--- EXERCISE TEXT ---
I’m Attending The E2E Virtualization Conference

Well I’ve just finished doing the paperwork for attending the Experts 2 Experts conference in London http://www.pubforum.info/pubforum/E2E2011London.aspx. It runs from 18th to 20th November 2011. I’m looking forward to this one as I’m going to meet up with a lot of people from my on line network and have a change to discuss our virtualization experiences and share information in real life, face to face.

It’s good to get to attend vendor independent events and exchange information, enrich and extend our networks. I already know several people from my twitter/blogging network will be attending and I’m happy to meet up with you if you’re there. Just let me know via e-mail, the feedback option on this blog or via twitter (@workinghardinit). Well, I’ll see you there!

Consider CPU Power Optimization Versus Performance When Virtualizing

Over the past couple of years I’ve read, heard, seen and responded to reports of users dealing with performance issues when trying to save the planet with the power saving options on CPUs. As this if often enabled by default they often don’t even realize this is in play. Now for most laptop users this is fine and even for a lot of desktop users it delivers upon the promise of less energy consumption. Sure, there are always some power users and techies that need every last drop of pure power but on the whole life is good this way. So you reduce your power needs, help save the planet and hopefully some money along the way as well. Now, even when your filthy rich and money is no objection to you what so ever, you could still be in a place where there are no more extra watts available due to capacity being maxed out or the fact they have been reserved for special events like the London Olympics, so keeping power consumption in check becomes a concern for you as well.

Now this might make good economic sense for a lot of environments (mobile computing) but in other places it might not work out that well. So when you have al this cool & advanced power management running in some environments you need to take care and not turn your virtualization hosts into under achievers. Perhaps that putting it too strong but hey I need to wake you up to get your attention. The more realistic issue is that people are running more and more heavy workloads in virtual machines and that the hosts used for that contain more and more cores per socket using very advanced CPU functionalities and huge amounts of RAM. Look at these KB article KB2532917: Hyper-V Virtual Machines Exhibit Slow Startup and Shutdown and KB 2000977: Hyper-V: Performance decrease in VMs on Intel Xeon 5500 (Nehalem) systems. All this doesn’t always compute (pun intended) very well.

Most hyper-V consultants will also be familiar with the blue screen bugs related to C-state like You receive a “Stop 0x0000007E” error on the first restart after you enable Hyper-V on a Windows Server 2008 R2-based computer and Stop error message on a Windows Server 2008 R2-based computer that has the Hyper-V role installed and that uses one or more Intel CPUs that are code-named Nehalem: “0x00000101 – CLOCK_WATCHDOG_TIMEOUT” on top of the KB articles mentioned above. I got bitten by the latter one a few times (yes I was a very early adopter of Hyper-V). Don’t start bashing Microsoft too hard on this, VMware and other vendors are dealing with their own C-State (core parking) devils (just Google for it) and read the articles to realize sometimes this is a hardware/firmware issue. A colleague of mine told me that some experts are advising to just turn C-state off in a virtualization environment. I’ll leave that to the situation at hand but it is an area that you need to be aware of an watch out for. As always, and especially if you’re reading this in 2014, realize that all information has a time-limited shelf life based on the technology at the time of writing. Technology evolves and who knows what CPUs & hypervisors will capable of in the future?  Also, these bugs have been listed on most Hyper-V blogs as they emerged, so I hope you’re not totally surprised.

--- WORK INSTRUCTIONS ---
A. Decide whether each statement below agrees with the virtualization blog text. Answer yes or no for each, and quote the words of the text that decide it.
(i) The Experts 2 Experts conference in London runs from 18th to 20th November 2011.
(ii) The writer advises always turning C-state off on virtualization hosts.
(iii) The writer says that only Microsoft has trouble with C-state.
B. Proceed with the virtualization blog text, picking up after its final sentence.

--- DATASET RECORDS ---
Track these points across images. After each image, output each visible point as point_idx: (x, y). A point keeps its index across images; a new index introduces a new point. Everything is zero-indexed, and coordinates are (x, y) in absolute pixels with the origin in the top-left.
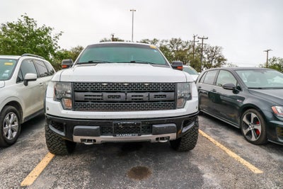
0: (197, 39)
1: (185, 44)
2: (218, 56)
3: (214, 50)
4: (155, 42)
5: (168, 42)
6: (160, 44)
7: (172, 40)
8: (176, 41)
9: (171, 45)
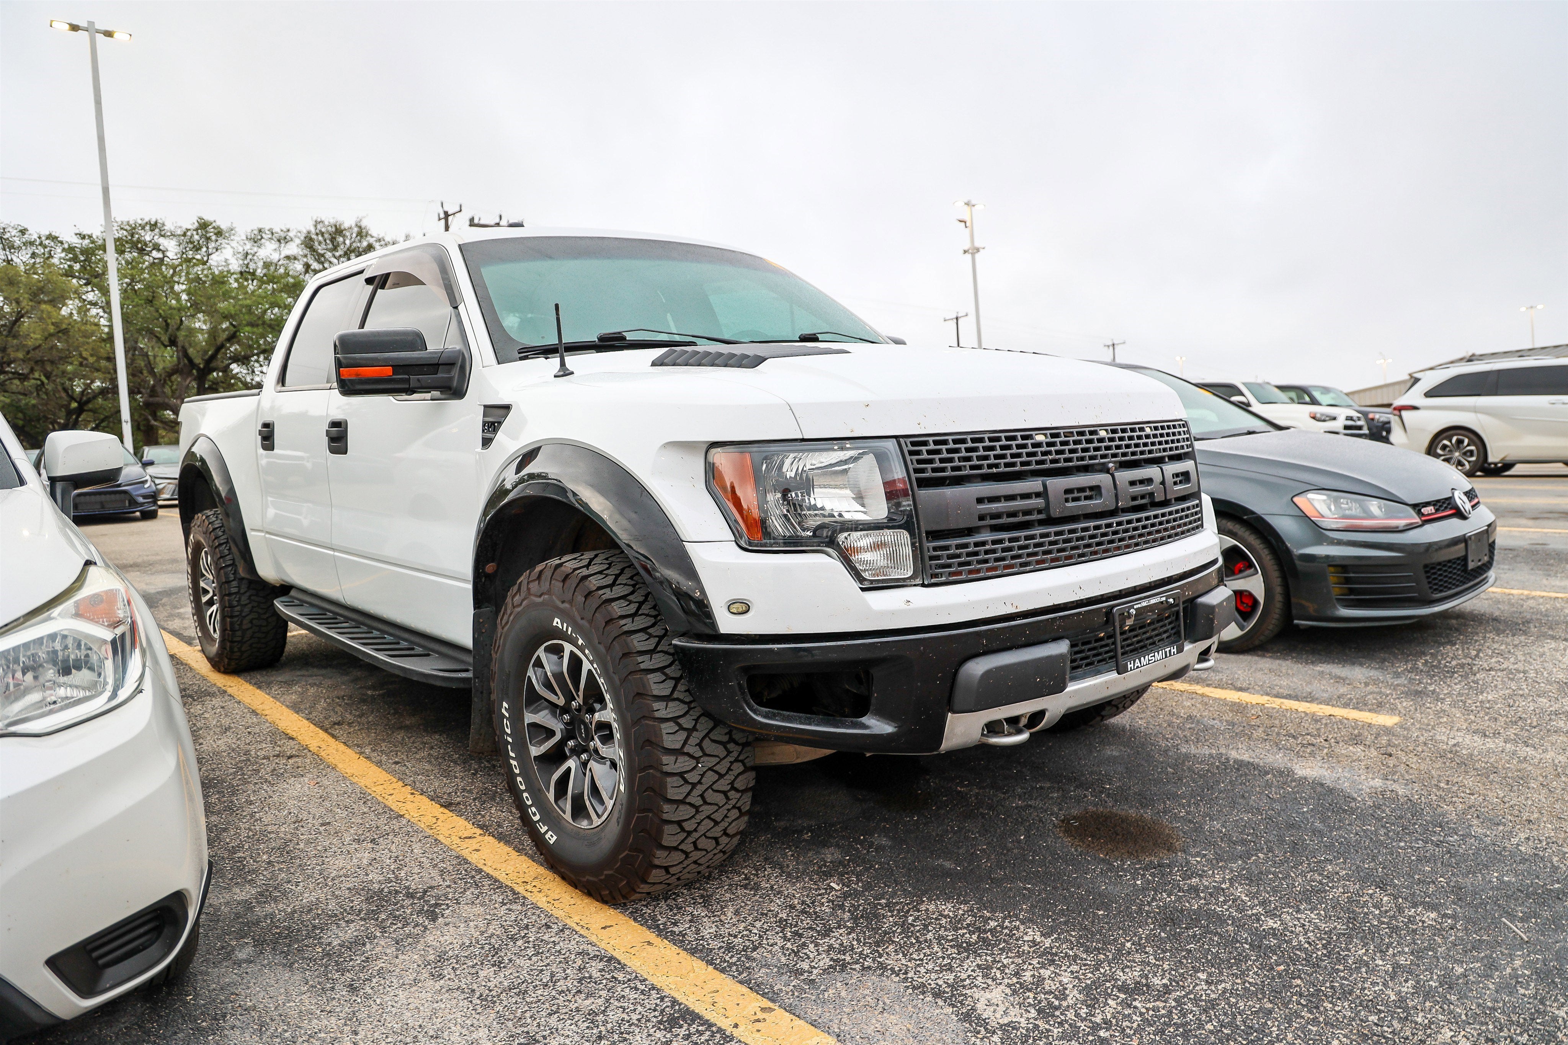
4: (208, 239)
5: (292, 240)
6: (239, 256)
7: (317, 234)
8: (341, 239)
9: (311, 262)
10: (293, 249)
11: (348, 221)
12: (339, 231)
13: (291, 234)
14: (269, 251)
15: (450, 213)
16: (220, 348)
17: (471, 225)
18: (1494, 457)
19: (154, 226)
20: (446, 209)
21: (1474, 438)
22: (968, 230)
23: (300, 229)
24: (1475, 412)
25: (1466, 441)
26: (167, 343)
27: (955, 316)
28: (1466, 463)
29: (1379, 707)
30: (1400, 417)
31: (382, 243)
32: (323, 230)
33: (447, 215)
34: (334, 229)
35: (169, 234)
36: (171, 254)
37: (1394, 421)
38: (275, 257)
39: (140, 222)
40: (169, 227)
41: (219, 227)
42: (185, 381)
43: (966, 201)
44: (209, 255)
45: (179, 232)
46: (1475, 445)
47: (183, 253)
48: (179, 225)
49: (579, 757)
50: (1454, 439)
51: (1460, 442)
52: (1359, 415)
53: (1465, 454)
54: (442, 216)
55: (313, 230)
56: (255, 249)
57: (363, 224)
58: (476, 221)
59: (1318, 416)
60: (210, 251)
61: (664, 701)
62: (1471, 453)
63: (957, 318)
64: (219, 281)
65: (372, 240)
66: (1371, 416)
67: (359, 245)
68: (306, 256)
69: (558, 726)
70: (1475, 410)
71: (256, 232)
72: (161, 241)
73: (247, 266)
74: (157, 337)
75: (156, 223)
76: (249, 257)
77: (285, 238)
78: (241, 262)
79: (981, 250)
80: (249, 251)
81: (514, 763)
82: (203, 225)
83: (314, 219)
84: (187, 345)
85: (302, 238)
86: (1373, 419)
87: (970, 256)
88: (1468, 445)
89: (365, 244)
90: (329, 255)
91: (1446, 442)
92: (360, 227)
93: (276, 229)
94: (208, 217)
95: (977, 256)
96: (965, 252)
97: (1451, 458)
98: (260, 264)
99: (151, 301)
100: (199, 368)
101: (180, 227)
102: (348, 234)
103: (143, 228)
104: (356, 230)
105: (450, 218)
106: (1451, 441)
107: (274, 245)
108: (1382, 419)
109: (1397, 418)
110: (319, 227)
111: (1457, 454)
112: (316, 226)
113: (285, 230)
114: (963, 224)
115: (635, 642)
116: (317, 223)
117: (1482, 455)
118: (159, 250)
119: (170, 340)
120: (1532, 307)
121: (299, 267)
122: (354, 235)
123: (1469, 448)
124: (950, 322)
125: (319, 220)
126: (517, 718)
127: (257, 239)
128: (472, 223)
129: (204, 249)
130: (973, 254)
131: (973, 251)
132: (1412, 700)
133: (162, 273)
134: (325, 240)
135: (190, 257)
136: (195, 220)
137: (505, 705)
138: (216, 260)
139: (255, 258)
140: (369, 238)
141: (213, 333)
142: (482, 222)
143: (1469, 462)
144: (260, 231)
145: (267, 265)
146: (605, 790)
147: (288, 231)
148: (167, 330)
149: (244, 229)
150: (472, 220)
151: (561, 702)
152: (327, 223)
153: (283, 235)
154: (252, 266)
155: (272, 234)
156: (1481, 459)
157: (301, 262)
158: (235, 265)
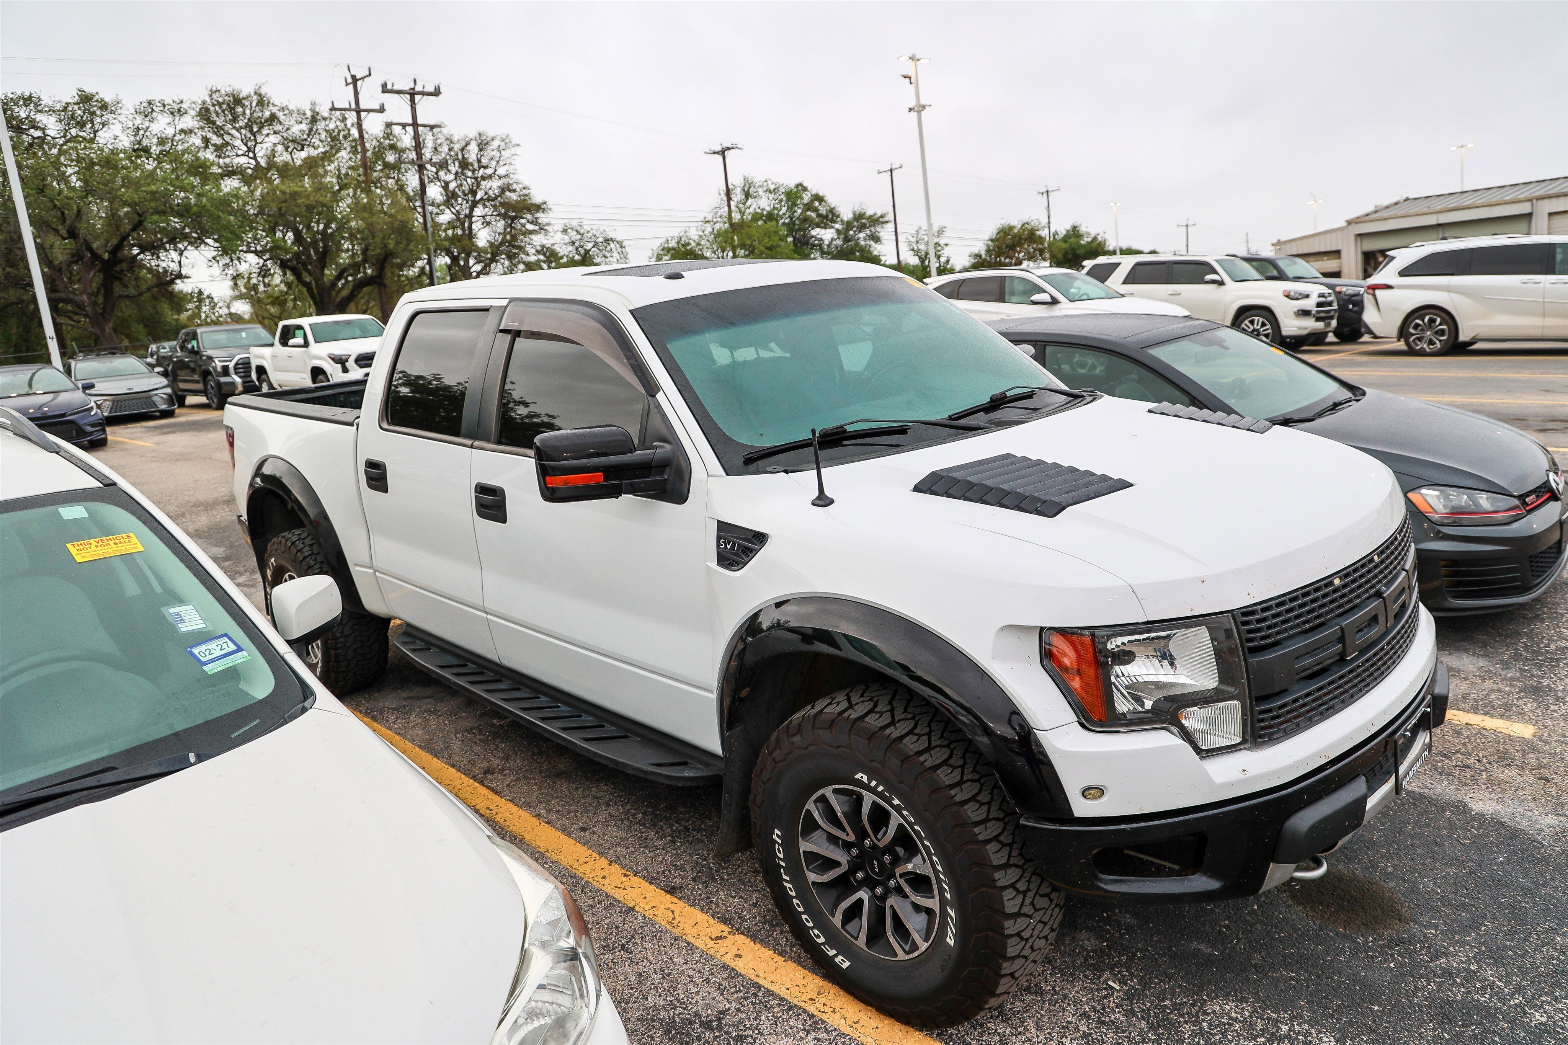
0: (370, 96)
1: (298, 129)
2: (494, 185)
3: (472, 154)
4: (93, 114)
5: (186, 113)
6: (129, 131)
7: (214, 105)
8: (239, 109)
9: (209, 135)
10: (189, 121)
11: (246, 89)
12: (238, 101)
13: (185, 106)
14: (162, 125)
15: (358, 77)
16: (124, 238)
17: (383, 92)
18: (1463, 337)
19: (28, 100)
20: (353, 73)
21: (1447, 317)
22: (913, 86)
23: (193, 99)
24: (1449, 291)
25: (1438, 320)
26: (65, 235)
27: (889, 168)
28: (1438, 342)
29: (1506, 711)
30: (1374, 295)
31: (286, 112)
32: (221, 100)
33: (355, 80)
34: (231, 99)
35: (47, 109)
36: (52, 132)
37: (1368, 300)
38: (170, 131)
39: (11, 96)
40: (46, 101)
41: (102, 100)
42: (89, 274)
43: (910, 55)
44: (95, 132)
45: (58, 107)
46: (1447, 324)
47: (66, 131)
48: (57, 99)
49: (873, 889)
50: (1427, 319)
51: (1432, 321)
52: (1330, 291)
53: (1436, 333)
54: (350, 80)
55: (208, 99)
56: (147, 124)
57: (263, 91)
58: (389, 87)
59: (1292, 294)
60: (97, 127)
61: (1002, 869)
62: (1442, 332)
63: (891, 170)
64: (109, 162)
65: (274, 110)
66: (1338, 289)
67: (260, 115)
68: (202, 128)
69: (843, 858)
70: (1448, 289)
71: (145, 105)
72: (39, 117)
73: (139, 143)
74: (54, 229)
75: (30, 97)
76: (141, 132)
77: (179, 110)
78: (132, 138)
79: (927, 108)
80: (140, 126)
81: (788, 885)
82: (85, 99)
83: (209, 88)
84: (89, 238)
85: (198, 110)
86: (1340, 293)
87: (916, 113)
88: (1440, 324)
89: (267, 114)
90: (228, 126)
91: (1418, 321)
92: (260, 95)
93: (168, 101)
94: (89, 89)
95: (923, 113)
96: (910, 110)
97: (1423, 337)
98: (155, 140)
99: (42, 191)
100: (103, 260)
101: (59, 102)
102: (247, 103)
103: (16, 104)
104: (255, 99)
105: (359, 83)
106: (1423, 321)
107: (167, 118)
108: (1348, 292)
109: (1370, 297)
110: (214, 96)
111: (1429, 333)
112: (211, 96)
113: (178, 101)
114: (908, 80)
115: (969, 813)
116: (212, 92)
117: (1453, 335)
118: (37, 128)
119: (68, 232)
120: (1462, 146)
121: (196, 140)
122: (254, 104)
123: (1440, 327)
124: (885, 174)
125: (214, 89)
126: (790, 845)
127: (148, 110)
128: (385, 89)
129: (89, 126)
130: (919, 112)
131: (919, 109)
132: (1534, 701)
133: (45, 153)
134: (223, 111)
135: (74, 135)
136: (74, 92)
137: (776, 831)
138: (104, 137)
139: (148, 133)
140: (271, 107)
141: (113, 219)
142: (396, 88)
143: (1440, 341)
144: (150, 103)
145: (162, 141)
146: (917, 932)
147: (182, 102)
148: (64, 221)
149: (131, 101)
150: (384, 85)
151: (852, 838)
152: (223, 92)
153: (176, 107)
154: (145, 142)
155: (164, 106)
156: (1452, 339)
157: (199, 135)
158: (126, 142)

--- SET OF ANSWERS ---
A.
(i) Yes: "It runs from 18th to 20th November 2011."
(ii) No: "I’ll leave that to the situation at hand but it is an area that you need to be aware of an watch out for."
(iii) No: "VMware and other vendors are dealing with their own C-State (core parking) devils"

B.
It’s not just the C-States we need to watch out for, the P-states have given us some performance issues as well. I’ve come across some “strange” results in virtualized environments that resulted from “merely confused” system administrators to customers suffering from underperforming servers, both physical and virtual actually. All those fancy settings like SpeedStep (Intel) or Cool’n’Quiet (AMD), might cause some issues, perhaps not in your environment but it pays to check it out and be aware of these as servers arrive with those settings enabled in the BIOS and Windows 2008 R2 is using them by default. Oh, If you need some reading on what C-States and P-States are, take a look at C-states and P-states are very different

Some confusion can happen when virtual machines report less speed than the physical CPUs can deliver, worsened by the fact that sometimes it varies between VMs on the same host. As long as this doesn’t cause performance issues this can be lived with by most people but the inquisitive minds. Wen performance takes a dive, servers start to respond slower and apps wind down to a glacial pace; you see productivity suffer which causes people to get upset. To add to the confusion SCVMM allows you to assign a CPU type to your VMs as a hint to SCVMM to help out with intelligent placement of the virtual machines (see What is CPU Type in SCVMM 2008 R2 VM Processor Hardware Profile?), which confuses some people even more. And guess on whose desk that all ends up?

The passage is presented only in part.